--- MATERIAL PROVIDED ---

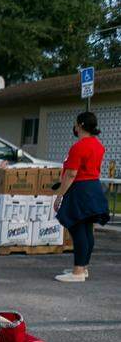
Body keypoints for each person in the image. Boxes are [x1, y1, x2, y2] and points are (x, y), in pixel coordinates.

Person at [54, 111, 110, 283]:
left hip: (80, 189)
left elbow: (71, 174)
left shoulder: (79, 147)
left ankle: (77, 272)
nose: (75, 127)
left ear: (81, 125)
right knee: (86, 229)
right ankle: (83, 267)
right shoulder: (99, 145)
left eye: (76, 124)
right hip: (94, 188)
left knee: (77, 229)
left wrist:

---

◆ WHAT THE EXERCISE ASKS ◆
Return every entry word for word, minus the pictures.

◆ RESPONSE AREA ◆
Body keypoints for each person in the image. Boxes are [x1, y1, x2, y2] and points are (x, y), in pixel coordinates.

Person at [54, 111, 110, 283]:
left hip: (80, 189)
left elbow: (71, 174)
left shoulder: (79, 147)
left ankle: (77, 272)
nose: (75, 127)
left ear: (81, 125)
right knee: (86, 229)
right ankle: (83, 267)
right shoulder: (99, 145)
left eye: (76, 124)
right hip: (94, 188)
left knee: (77, 229)
left wrist:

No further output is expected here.